The costumes and tickets for our shows are reasonably priced and no student goes onstage until they are ready to perform after hours of class training. When inquiring into a new dance program, always ask the instructor up front what will be expected of the student time-wise and monetarily over the course of the instruction year to avoid the recital mill trap.
|Q: How often should my child take class?
||A: The amount of class time needed for each student varies by age and skill level. For a five year old, once a week is sufficient. The amount increases over time, depending on how serious the student is about ballet.
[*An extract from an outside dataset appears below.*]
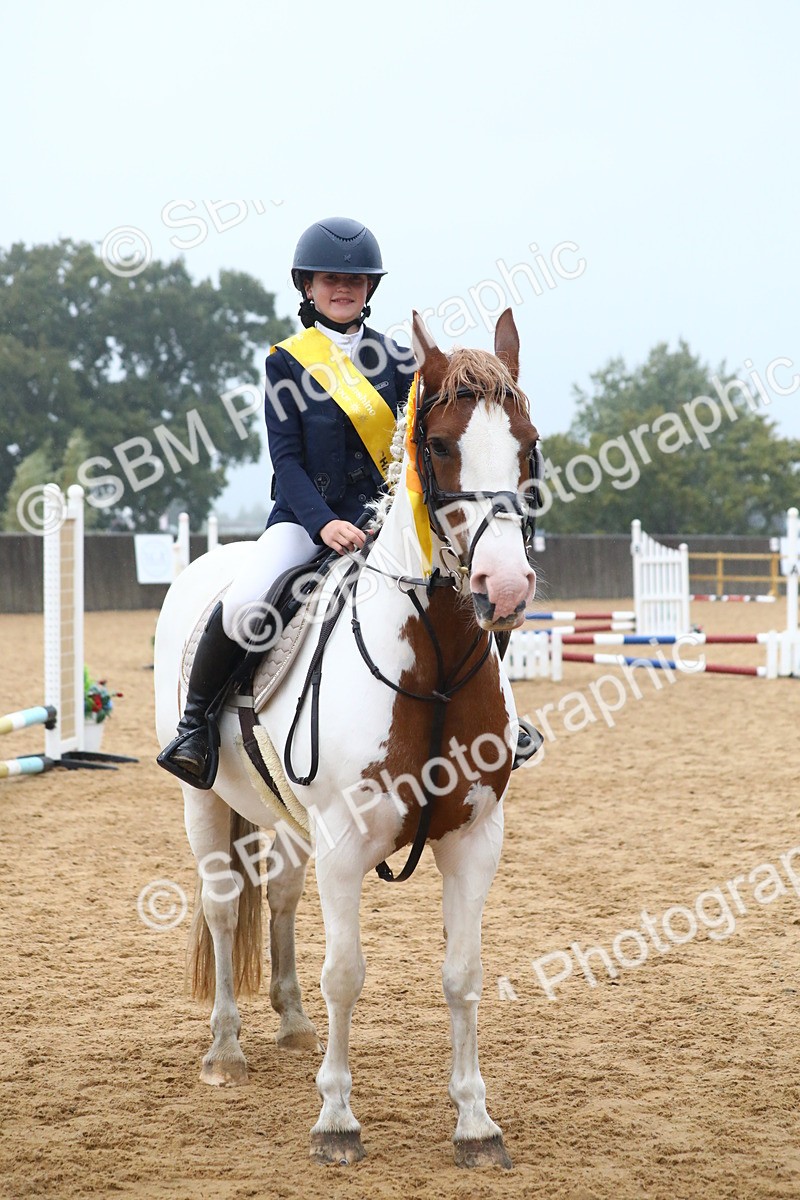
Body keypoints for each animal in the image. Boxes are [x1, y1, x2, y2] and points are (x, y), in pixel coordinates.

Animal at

As an example, for a fifteen year old who has studied dance for many years and aspires to become a professional, four to five days of four hour classes and rehearsal times is more realistic.
|Q: At what age can you tell if a child has an aptitude for dance?
||A: Children's bodies and coordination change drastically between the ages of five and twelve. No two students are alike or experience dance in the same way. Generally speaking, you can tell if someone has aptitude by the age of twelve. However, there are exceptions. Dancers who seem to lack flexibility and coordination when they begin training can surprise their teacher later on. For some students, its a matter of mentality. At a certain point, they may suddenly "get it" and blossom into a wonderful dancer. With a great deal of hard work, excellent training, and determination they can succeed in their passion for dance. A good work ethic is as important as natural talent. Many dancers who floundered in the beginning or seemed at first to have little talent worked through it and have gone on to become professional.
|Q: Is there a perfect dance body?
||A: There is no "perfect" dance body. Excellent dancers come in all shapes and sizes. Really good ballet dancers gernerally have a small to medium frame, good flexibility, turn out of the legs, and supple arched feet. If one or more of these attributes is lacking, it can be overcome with hard work.